Several studies suggest that key markers in the diagnosis of leptin resistance can be the cumulation of leptin receptors and their P Metabolism of leptin is focused not only on its level, but also on the number of receptors to it. It has been proved that obesity is affiliated with the minimum activity of genes of short and long OB receptor isoforms in hypothalamus, hepatocytes, lipocytes and muscles. The free leptin index (FLI): the ratio between leptin and OB-R concentration multiplied by 100, is becoming increasingly valuable for diagnosis. But even today there is no reliable data on the reference values of this index, which seriously limits its use.
There is a mathematical model for diagnosing leptin resistance that is based on the assumption that leptin self-adjusts its receptors. The model takes into account the dynamics of leptin concentration, body weight, and food intake control. When fat is normal, constant infusions of leptin provoke a decrease in leptin sensitivity due to a drop in receptor density, which induces a desire to eat. There is speculation that the model could be improved by including the rate at which the hormone crosses the blood-brain barrier.
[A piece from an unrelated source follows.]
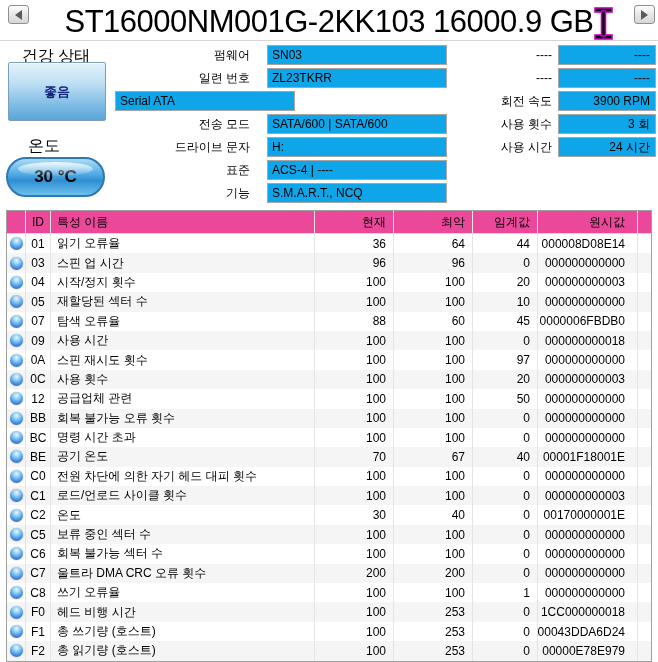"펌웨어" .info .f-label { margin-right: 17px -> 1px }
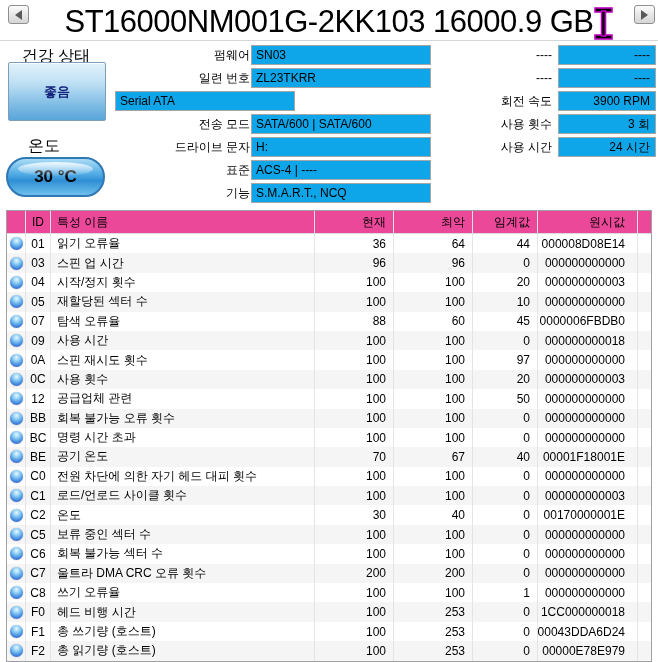"SN03" .f-box { background: #0ea5e9 -> #f9a8d4 }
Receptors for leptin are located in many tissues, but it is not clear in which tissue a decrease in the number of active receptors leads to the development of leptin resistance. No relationship has been found between baseline leptin levels in obesity and hormone receptor expression in skeletal muscle. In contrast, a negative association was found between bloodstream levels of the hormone and OB RNA levels in the hypothalamus and liver.
The contribution of adipose tissue of different localization to the control of leptin secretion and activation of its receptors is of interest. In epicardial fat cells, leptin synthesis is more intense than in the same cells of subcutaneous adipose tissue. Thus, not only the number but also the location of leptin receptors contributes to the development of leptin resistance.
The clinical significance of leptin resistance as a key to the development of metabolic disorders dictates the need for further in-depth research to form clear diagnostic criteria for this condition.